Ingevolge artikel 8, achtste lid, van de planvoorschriften is op deze gronden het bepaalde in artikel 9 met betrekking tot de aanlegvergunningplichtige werken en werkzaamheden van overeenkomstige toepassing.
Ingevolge artikel 9, eerste lid, aanhef en onder a, van de planvoorschriften is het verboden op of in de gronden, als bedoeld in het eerste lid van artikel 8, zonder of in afwijking van een schriftelijke vergunning van burgemeester en wethouders (aanlegvergunning) de volgende werken en werkzaamheden, niet zijnde onderhouds- of beheerswerkzaamheden uit te voeren: het buiten de bouwpercelen aanleggen of verharden van wegen, paden, of parkeergelegenheden en het aanbrengen van andere oppervlakteverhardingen.
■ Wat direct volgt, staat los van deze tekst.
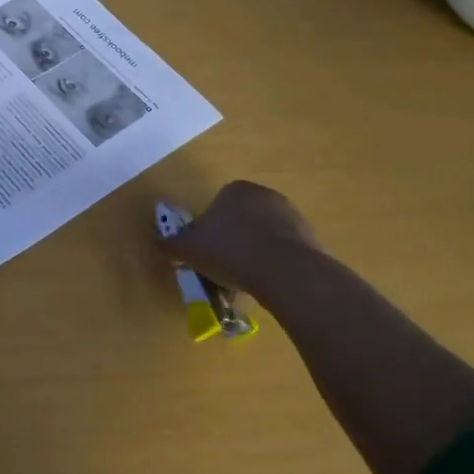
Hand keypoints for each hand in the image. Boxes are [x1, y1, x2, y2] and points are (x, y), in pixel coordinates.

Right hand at [163, 181, 321, 302]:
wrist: (285, 271)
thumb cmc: (230, 252)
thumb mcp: (189, 249)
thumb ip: (172, 244)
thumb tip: (162, 243)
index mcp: (235, 190)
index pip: (216, 207)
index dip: (208, 232)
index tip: (207, 254)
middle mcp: (264, 195)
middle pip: (241, 220)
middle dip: (233, 241)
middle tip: (224, 268)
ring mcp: (292, 215)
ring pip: (263, 236)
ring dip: (255, 253)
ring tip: (246, 281)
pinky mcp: (311, 237)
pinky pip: (285, 251)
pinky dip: (275, 264)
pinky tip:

Ingevolge artikel 15 van de planvoorschriften mogen onbebouwde gronden en bouwwerken die bij het van kracht worden van het plan in gebruik zijn voor andere doeleinden dan waarvoor zij blijkens de bestemmingen ingevolge dit plan mogen worden gebruikt, voor die doeleinden in gebruik blijven, dan wel op een andere wijze of voor een ander doel gebruikt worden, mits de bestaande afwijkingen van het plan niet worden vergroot.
Ingevolge artikel 16, eerste lid, van de planvoorschriften is het verboden de in dit plan begrepen gronden en de daarop voorkomende bouwwerken te gebruiken voor een doel of op een wijze strijdig met het in dit plan bepaalde.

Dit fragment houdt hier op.